In 2014, Mufti Sayeed decided to join hands with the BJP, aiming to connect the people of Kashmir with the rest of India. During his swearing-in ceremony as the chief minister, Mufti uttered these words,“We want to connect Kashmiri people with rest of the country. History has given us a chance. We have a majority in Kashmir, BJP has got the majority in Jammu.”However, only three and half years down the line, Mufti’s vision has come crumbling down in front of his daughter’s eyes. Not only has she lost power, but is also on the verge of losing her party.

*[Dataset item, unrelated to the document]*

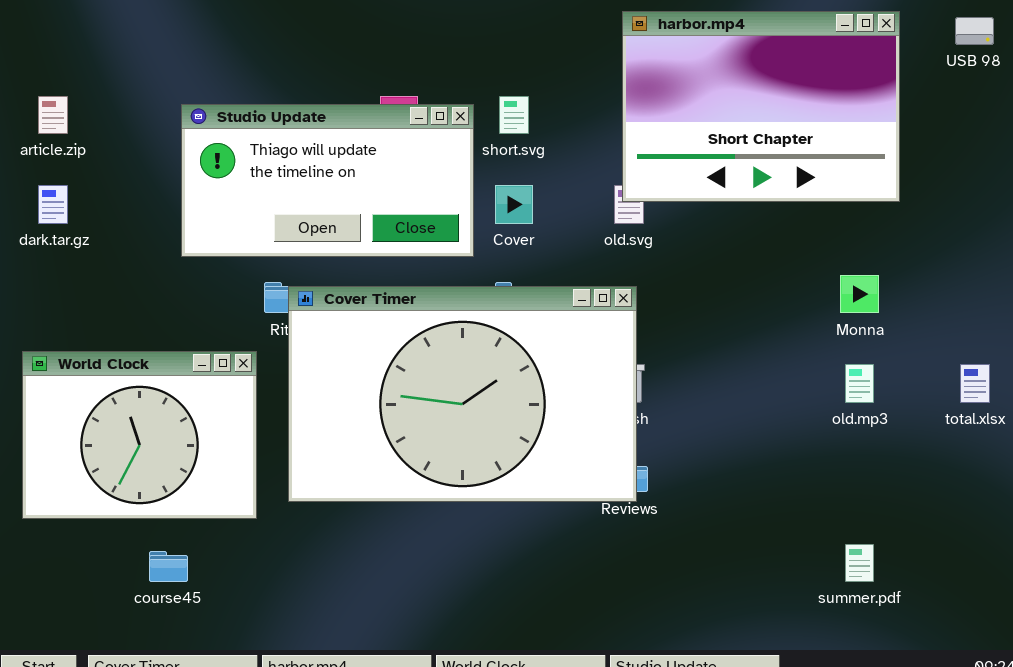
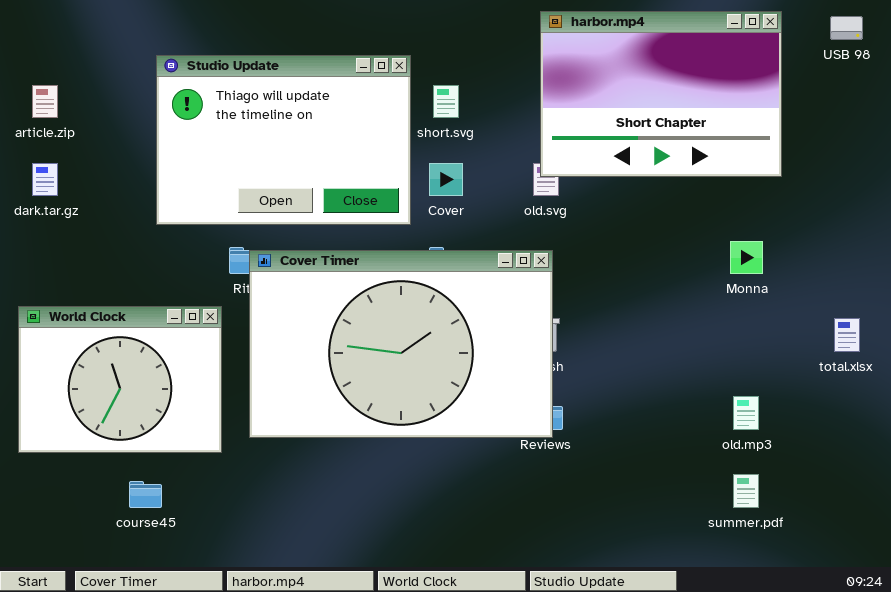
Studio Update: [181,104,474,257] -> [156,55,411,225], resized
old.mp3: [845,364,874,403] -> [733,396,759,430], moved

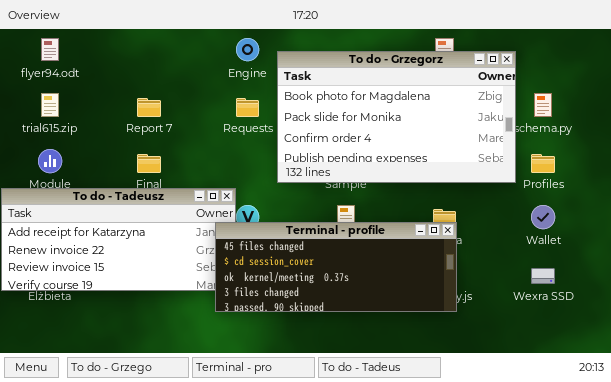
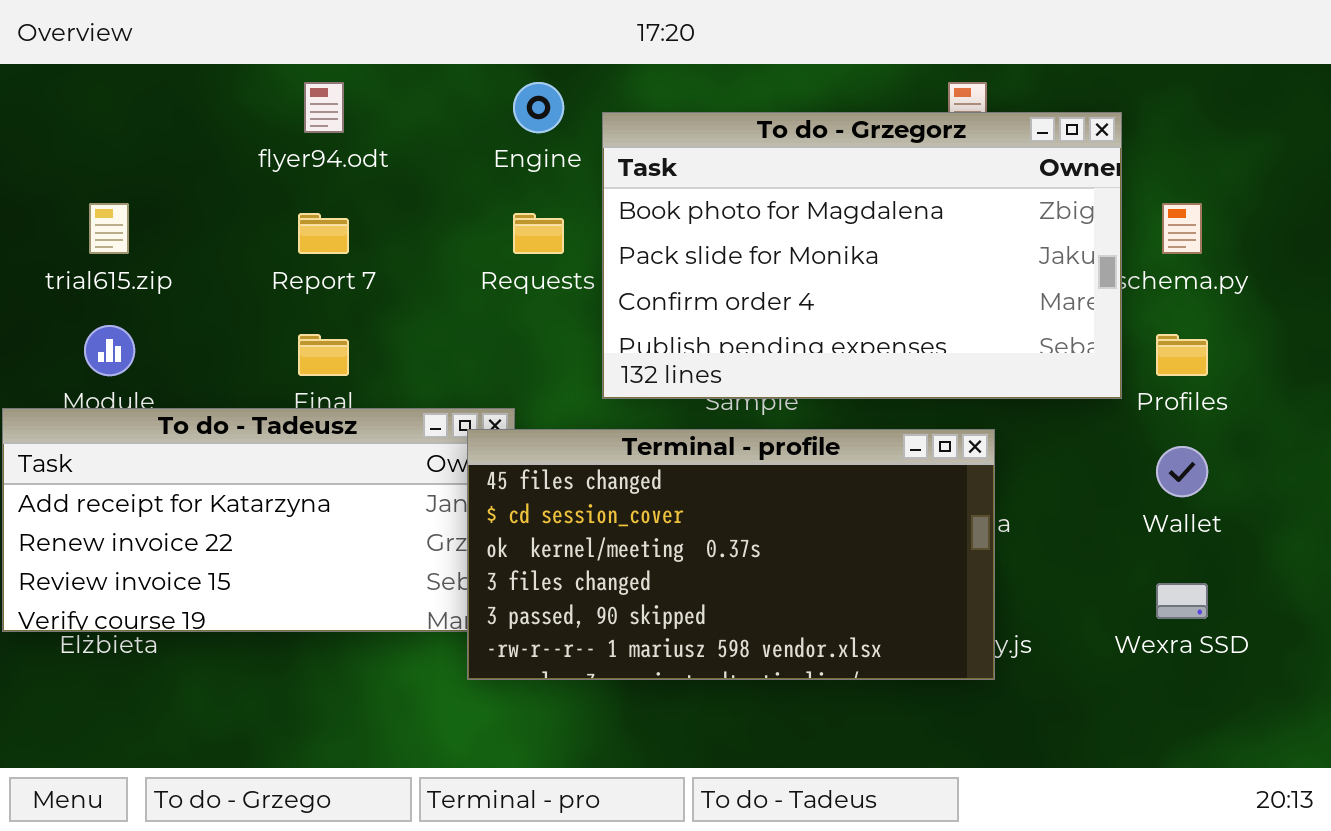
flyer94.odt: [41,38,59,61] -> [304,82,344,133], moved
Terminal - profile: [215,222,457,312] -> [467,429,995,680], resized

The BJP has rattled PDP in its own backyard – south Kashmir. Had PDP not betrayed its own workers, things might have been different this time for the party. “Our party was 100 percent popular among masses in 2014. Our popularity came down drastically in only three and a half years. In 2018, our popularity is only five percent in 2018. We had to pay a heavy price for joining hands with BJP. Things are back to 1990s,”says a PDP sympathiser from Pampore.
Given the duress under which the political workers are working and living in south Kashmir, the region has become no more than a graveyard for mainstream political workers.
Note: Some of the names and places have been changed to hide the identity of the political workers given the volatile situation in Kashmir.